*** Begin section ***

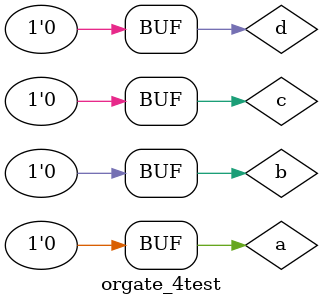
<source format=v>
`timescale 1ns / 1ps


module orgate_4test;

	// Inputs
	reg a;
	reg b;
	reg c;
	reg d;

	// Outputs
	wire y;

	// Instantiate the Unit Under Test (UUT)
	orgate_4 uut (
		.a(a), 
		.b(b), 
		.c(c), 
		.d(d), 
		.y(y)
	);

	initial begin
		// Initialize Inputs
		a = 0;
		b = 0;
		c = 0;
		d = 0;

		// Wait 100 ns for global reset to finish
		#100;
        
		// Add stimulus here

	end
      
endmodule


</source>
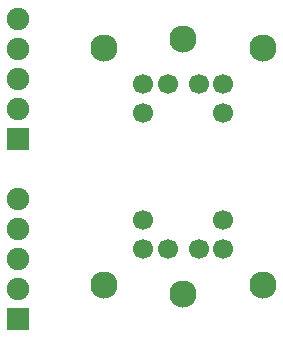
<source format=gbr>
G04 DipTrace 3.3.1.1*
G04 BottomMask.gbr*
%MOMM*%
G04 #@! TF.FileFunction,Soldermask,Bot*
G04 #@! TF.Part,Single*
%ADD17C,1.7*%
%ADD20C,2.3*%
%ADD27C,1.9*%
%ADD28R,1.9X1.9*%
%FSLAX35Y35*%
G04*
G71*
G90*
G75*
G01*
G04 BotMask*
%LPD*%
D28*
X300000Y1702000D3*
D27*
Y1956000D3*
Y2210000D3*
Y2464000D3*
Y2718000D3*
D28*
Y182000D3*
D27*
Y436000D3*
Y690000D3*
Y944000D3*
Y1198000D3*
D17*
X1570000Y2170000D3*
X1830000D3*
X1360000D3*
X2040000D3*
Y1920000D3*
X1360000D3*
D20*
X2375000Y2470000D3*
X1025000D3*
X1700000Y2550000D3*
D17*
X1830000Y770000D3*
X1570000D3*
X2040000D3*
X1360000D3*
Y1020000D3*
X2040000D3*
D20*
X1025000Y470000D3*
X2375000D3*
X1700000Y390000D3*
M02*

</source>
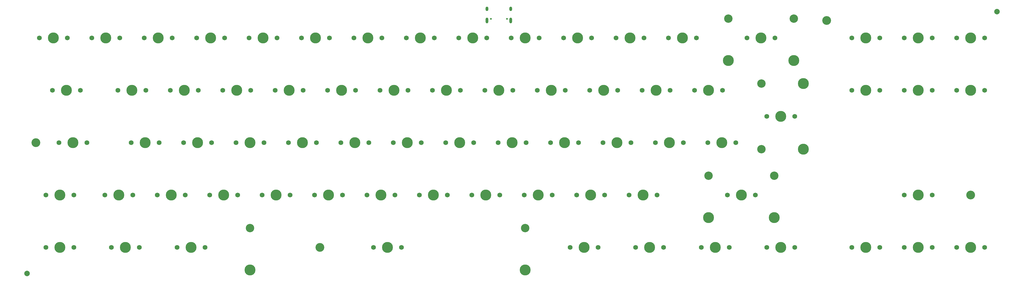
<source format=gts>
G04 #@! TF.GenerationSoftware,KiCad,Pcbnew,(6.0.2)*
G04 #@! TF.CreationDate,2022-02-17T23:22:08+01:00*
G04 #@! TF.ProjectId,Frooastboard Walnut,46726f6f-6173-4746-926f-617264205761,rev?*
G04 #@! TF.SameCoordinates,Original*
G04 #@! TF.FileFunction,Soldermask,Top*
G04 #@! TF.FilePolarity,Negative*
%FSLAX46Y46*%
G04 Gerber Fmt 4.6, Leading zero omitted, Abs format (unit mm)*
G04 Created by KiCad (PCBNEW (6.0.2)) date 2022-02-17 23:22:08*
%MOMM*%
%LPD*%
G01*
G04 APERTURE LIST*
%ADD10C,1.750000*%
%ADD11C,3.987800*%
%ADD12C,3.200000*%
%ADD13C,3.048000*%
%ADD14C,2.000000*%
%ADD15C,0.650000*%
%ADD16O,1.000000X1.600000*%
%ADD17O,1.000000X2.100000*%
G04 APERTURE END LIST*
D10*
X359251250Y-30956250D03*
X369411250Y-30956250D03*
D11*
X364331250Y-30956250D03*
D10*
X236061250Y-50006250D03*
X225901250Y-50006250D03*
D11*
X230981250Y-50006250D03*
D10*
X231298750Y-88106250D03*
D11*
X226218750Y-88106250D03*
D10*
X221138750Y-88106250D03*
X217011250Y-50006250D03*
D11*
X211931250Y-50006250D03*
D10*
X206851250Y-50006250D03*
D11*
X245268750Y-88106250D03*
D10*
X250348750Y-88106250D03*
X240188750Y-88106250D03*
X78898750Y-88106250D03*
D11*
X73818750Y-88106250D03*
D10*
X68738750Y-88106250D03*
D11*
X121443750Y-69056250D03*
D10*
X126523750Y-69056250D03*
X116363750Y-69056250D03*
D11*
X250031250Y-50006250D03*
D10*
X244951250Y-50006250D03*
X255111250Y-50006250D03*
X242570000Y-107156250D03*
X252730000Y-107156250D03*
D11*
X247650000Y-107156250D03*
D10*
X40798750Y-50006250D03*
D11*
X35718750Y-50006250D03*
D10*
X30638750Y-50006250D03*
X102711250Y-50006250D03*
X92551250Y-50006250D03*
D11*
X97631250Y-50006250D03*
D10*
X216376250Y-30956250D03*
X226536250Y-30956250D03*
D11*
X221456250Y-30956250D03*
X116681250Y-50006250D03*
D10*
X111601250Y-50006250D03*
X121761250Y-50006250D03*
D12*
X24606250Y-69056250D03*
D10*
X174148750Y-88106250D03*
X163988750Y-88106250D03*
D11*
X169068750Y-88106250D03*
D10*
X197326250Y-30956250D03*
X207486250Y-30956250D03*
D11*
X202406250Y-30956250D03*
X197643750Y-69056250D03*
D10*
X192563750Y-69056250D03*
X202723750Y-69056250D03*
X202088750Y-88106250D03*
X212248750Y-88106250D03*
D11*
X207168750Y-88106250D03*
D12*
X364331250Y-88106250D03*
D10*
X144938750Y-88106250D03*
X155098750Y-88106250D03*
D11*
X150018750Y-88106250D03*
X92868750Y-88106250D03*
D10*
X87788750Y-88106250D03*
X97948750Y-88106250D03*
X131286250Y-30956250D03*
D11*
X126206250Y-30956250D03*
D10*
X121126250Y-30956250D03*
D11*
X326231250Y-30956250D03*
D10*
X321151250Y-30956250D03*
X331311250Y-30956250D03*
D11*
X235743750Y-69056250D03*
D10*
X230663750Y-69056250D03*
X240823750Y-69056250D03*
X147320000Y-107156250D03*
D13*
X102400100Y-100171250D03*
D11*
X202399900Y-115411250D03*
D13*
X202399900Y-100171250D03*
D11*
X152400000Y-107156250D03*
X102400100Y-115411250D03*
D10*
X157480000Y-107156250D03*
D11*
X183356250Y-30956250D03*
D10*
X178276250Y-30956250D03*
X188436250Y-30956250D03*
X249713750Y-69056250D03*
D11*
X254793750Y-69056250D03*
D10*
X259873750Y-69056250D03*
X264001250Y-50006250D03*
X274161250Y-50006250D03*
D11*
X269081250Y-50006250D03*
D12*
X311943750Y-24606250D03*
D11*
X364331250Y-107156250D03*
D10*
X359251250Y-107156250D03*
X369411250Y-107156250D03*
D11*
X38100000Y-69056250D03*
D10*
X33020000Y-69056250D03*
X43180000Y-69056250D03*
X331311250Y-107156250D03*
X321151250Y-107156250D03*
D11*
X326231250Y-107156250D03*
X50006250Y-30956250D03*
D10*
X44926250Y-30956250D03*
X55086250Y-30956250D03*
X62230000Y-107156250D03*
D11*
X57150000Y-107156250D03*
D10*
X52070000Y-107156250D03*
D14*
X373856250Y-21431250D03*
D11*
X140493750Y-69056250D03*
D10*
X145573750Y-69056250D03*
X135413750Y-69056250D03*
X293211250Y-30956250D03*
D13*
X300037500Y-23971250D03*
X276225000Y-23971250D03*
D10*
X283051250Y-30956250D03*
D11*
X300037500Y-39211250D03*
X288131250Y-30956250D03*
X276225000Y-39211250D03*
D10*
X187801250Y-50006250D03*
D11*
X192881250Y-50006250D03*
D10*
X197961250Y-50006250D03*
X321151250Y-50006250D03*
X331311250Y-50006250D03*
D11*
X326231250Y-50006250D03*
D10*
X193198750Y-88106250D03*
D11*
X188118750Y-88106250D03*
D10*
X183038750Y-88106250D03*
X59213750Y-69056250D03*
D11*
X64293750Y-69056250D03*
D10*
X69373750Y-69056250D03*
X173513750Y-69056250D03*
D11*
X178593750Y-69056250D03*
D10*
X183673750Y-69056250D03*
D14*
X21431250Y-116681250D03*
D11*
X111918750Y-88106250D03*
D10*
X116998750Y-88106250D03*
X106838750Y-88106250D03*
D11*
X33337500Y-107156250D03*
D10*
X38417500Y-107156250D03*
X28257500Y-107156250D03*
X74136250Y-30956250D03*
D11*
X69056250Y-30956250D03*
D10*
X63976250Y-30956250D03*
X73501250Y-50006250D03*
D11*
X78581250Y-50006250D03*
D10*
X83661250Y-50006250D03*
D11*
X107156250Y-30956250D03*
D10*
X112236250Y-30956250D03*
X102076250Y-30956250D03*
D11*
X273843750Y-69056250D03*
D10*
X268763750Y-69056250D03*
X278923750Y-69056250D03*
D11*
X345281250Y-30956250D03*
D10*
X340201250Y-30956250D03*
X350361250Y-30956250D03*
X218757500Y-107156250D03*
X228917500Y-107156250D03*
D11*
X223837500Y-107156250D03*
D10*
X169386250Y-30956250D03*
X159226250Y-30956250D03*
D11*
X164306250Y-30956250D03*
D10*
X49688750Y-88106250D03*
D11*
X54768750Y-88106250D03*
D10*
X59848750Y-88106250D03*
D11*
X88106250Y-30956250D03*
D10*
X93186250Y-30956250D03*
X83026250Y-30956250D03*
X88423750Y-69056250D03*
X78263750Y-69056250D03*
D11*
X83343750Y-69056250D03*
D10*
X97313750Y-69056250D03*
X107473750Y-69056250D03*
D11*
X102393750Y-69056250D03*
X240506250Y-30956250D03*
D10*
X235426250Y-30956250D03*
X245586250Y-30956250D03*
D12*
X127793750Y-107156250D03*
D10*
X140176250Y-30956250D03*
D11*
X145256250Y-30956250D03*
D10*
X150336250Y-30956250D03*
D11*
X271462500Y-107156250D03*
D10*
X266382500Y-107156250D03*
X276542500Y-107156250D03*
D11*
X216693750Y-69056250D03*
D10*
X211613750Y-69056250D03*
X221773750Y-69056250D03*
D11*
X303530000Y-47593250D03*
D13*
X288290000Y-71469250D03*
D11*
X303530000Y-71469250D03*
D10*
X300355000Y-59531250D03*
D11*
X295275000Y-59531250D03*
D10*
X290195000Y-59531250D03*
D13*
X288290000Y-47593250D03*
D10*
X125888750Y-88106250D03*
X136048750Y-88106250D03*
D11*
X130968750Y-88106250D03*
D10*
X28257500Y-88106250D03*
X38417500Y-88106250D03*
D11*
X33337500Y-88106250D03*
D10*
X369411250Y-50006250D03*
X359251250Y-50006250D03*
D11*
X364331250Y-50006250D03*
D10*
X340201250Y-88106250D03*
X350361250Y-88106250D03*
D11*
X345281250Y-88106250D03*
X173831250Y-50006250D03*
D10*
X168751250Y-50006250D03*
X178911250Y-50006250D03*
X54451250Y-50006250D03*
D11*
X59531250Y-50006250D03*
D10*
X64611250Y-50006250D03*
X350361250Y-50006250D03*
X340201250Y-50006250D03*
D11*
X345281250Y-50006250D03*
X295275000Y-107156250D03*
D10*
X300355000Y-107156250D03*
X290195000Y-107156250D03*
X154463750Y-69056250D03*
D11*
X159543750Y-69056250D03*
D10*
X164623750Y-69056250D03*
D11*
X154781250Y-50006250D03*
D10*
X159861250Y-50006250D03*
X149701250Y-50006250D03*
X350361250Y-107156250D03*
X340201250Y-107156250D03*
D11*
X345281250Y-107156250D03*
X30956250Y-30956250D03*
D10*
X36036250Y-30956250D03*
X25876250Y-30956250D03*
X75882500Y-107156250D03*
X86042500Y-107156250D03*
D11*
X80962500Y-107156250D03*
D10*
X264636250Y-30956250D03*
D11*
X259556250Y-30956250D03*
D10*
X254476250Y-30956250D03*
D11*
X280987500Y-88106250D03*
D13*
X269081250Y-81121250D03*
D10*
X286067500Y-88106250D03*
X275907500Y-88106250D03*
D13*
X292893750Y-81121250D03*
D11*
X292893750Y-96361250D03*
X269081250Y-96361250D03*
D10*
X140811250Y-50006250D03*
D11*
X135731250Y-50006250D03*
D10*
X130651250Y-50006250D03*
D15*
X195771250Y-24076250D03*
X189991250Y-24076250D03*
D16*
X197201250Y-20426250D03*
X188561250Y-20426250D03*
D17*
X197201250Y-24606250D03*
X188561250Y-24606250D03*
M02*

</source>
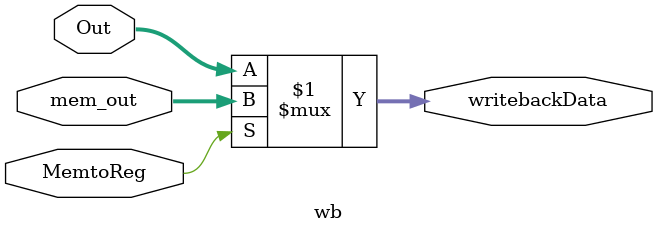
<source format=v>
/*
   CS/ECE 552 Spring '20
  
   Filename        : wb.v
   Description     : This is the module for the overall Write Back stage of the processor.
*/
module wb (mem_out,Out,writebackData,MemtoReg);


input [15:0] mem_out, Out;
input MemtoReg;
output [15:0] writebackData;



assign writebackData = MemtoReg ? mem_out: Out;

   // TODO: Your code here
   
endmodule

</source>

*** End section ***

Problem to work on: Select the lines in this material that hold the word "APERTURE", leaving none out.

Answer space:
G04 APERTURE LIST*
G04 APERTURE END LIST*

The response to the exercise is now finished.